§ Exercise prompt
The answer must be an exact copy of every entry.

§ Supplied material
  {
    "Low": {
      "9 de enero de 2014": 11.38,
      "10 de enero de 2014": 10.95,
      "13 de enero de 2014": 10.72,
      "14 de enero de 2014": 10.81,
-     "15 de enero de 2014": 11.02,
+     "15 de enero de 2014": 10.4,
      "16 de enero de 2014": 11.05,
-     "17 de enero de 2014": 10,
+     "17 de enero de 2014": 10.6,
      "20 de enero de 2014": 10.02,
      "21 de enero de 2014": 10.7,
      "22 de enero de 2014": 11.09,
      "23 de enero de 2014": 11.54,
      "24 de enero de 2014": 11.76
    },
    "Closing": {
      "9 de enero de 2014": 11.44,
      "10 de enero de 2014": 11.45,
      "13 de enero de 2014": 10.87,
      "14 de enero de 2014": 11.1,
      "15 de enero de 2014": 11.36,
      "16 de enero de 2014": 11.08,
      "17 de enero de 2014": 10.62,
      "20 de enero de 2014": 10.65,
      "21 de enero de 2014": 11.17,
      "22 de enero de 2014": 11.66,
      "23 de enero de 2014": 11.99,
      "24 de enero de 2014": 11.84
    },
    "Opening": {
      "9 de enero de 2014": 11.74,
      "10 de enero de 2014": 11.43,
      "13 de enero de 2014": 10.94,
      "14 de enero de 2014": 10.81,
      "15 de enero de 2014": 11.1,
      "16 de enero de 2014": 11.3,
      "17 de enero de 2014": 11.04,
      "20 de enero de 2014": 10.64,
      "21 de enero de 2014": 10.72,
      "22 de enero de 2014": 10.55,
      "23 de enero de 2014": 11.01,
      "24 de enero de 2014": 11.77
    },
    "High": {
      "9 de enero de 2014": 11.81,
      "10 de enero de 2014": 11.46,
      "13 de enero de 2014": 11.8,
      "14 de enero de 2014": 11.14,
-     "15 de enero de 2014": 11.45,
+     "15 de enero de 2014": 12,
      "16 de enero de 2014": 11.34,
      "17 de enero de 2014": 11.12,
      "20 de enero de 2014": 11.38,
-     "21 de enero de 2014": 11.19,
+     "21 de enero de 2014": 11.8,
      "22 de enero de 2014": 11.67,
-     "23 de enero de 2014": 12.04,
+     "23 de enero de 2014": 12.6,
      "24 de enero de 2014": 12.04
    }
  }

§ Answer area
  {
    "Low": {
      "9 de enero de 2014": 11.38,
      "10 de enero de 2014": 10.95,
      "13 de enero de 2014": 10.72,
      "14 de enero de 2014": 10.81,
-     "15 de enero de 2014": 11.02,
+     "15 de enero de 2014": 10.4,
      "16 de enero de 2014": 11.05,
-     "17 de enero de 2014": 10,
+     "17 de enero de 2014": 10.6,
      "20 de enero de 2014": 10.02,
      "21 de enero de 2014": 10.7,
      "22 de enero de 2014": 11.09,
      "23 de enero de 2014": 11.54,
      "24 de enero de 2014": 11.76
    },
    "Closing": {
      "9 de enero de 2014": 11.44,
      "10 de enero de 2014": 11.45,
      "13 de enero de 2014": 10.87,
      "14 de enero de 2014": 11.1,
      "15 de enero de 2014": 11.36,
      "16 de enero de 2014": 11.08,
      "17 de enero de 2014": 10.62,
      "20 de enero de 2014": 10.65,
      "21 de enero de 2014": 11.17,
      "22 de enero de 2014": 11.66,
      "23 de enero de 2014": 11.99,
      "24 de enero de 2014": 11.84
    },
    "Opening": {
      "9 de enero de 2014": 11.74,
      "10 de enero de 2014": 11.43,
      "13 de enero de 2014": 10.94,
      "14 de enero de 2014": 10.81,
      "15 de enero de 2014": 11.1,
      "16 de enero de 2014": 11.3,
      "17 de enero de 2014": 11.04,
      "20 de enero de 2014": 10.64,
      "21 de enero de 2014": 10.72,
      "22 de enero de 2014": 10.55,
      "23 de enero de 2014": 11.01,
      "24 de enero de 2014": 11.77
    },
    "High": {
      "9 de enero de 2014": 11.81,
      "10 de enero de 2014": 11.46,
      "13 de enero de 2014": 11.8,
      "14 de enero de 2014": 11.14,
-     "15 de enero de 2014": 11.45,
+     "15 de enero de 2014": 12,
      "16 de enero de 2014": 11.34,
      "17 de enero de 2014": 11.12,
      "20 de enero de 2014": 11.38,
-     "21 de enero de 2014": 11.19,
+     "21 de enero de 2014": 11.8,
      "22 de enero de 2014": 11.67,
-     "23 de enero de 2014": 12.04,
+     "23 de enero de 2014": 12.6,
      "24 de enero de 2014": 12.04
    }
  }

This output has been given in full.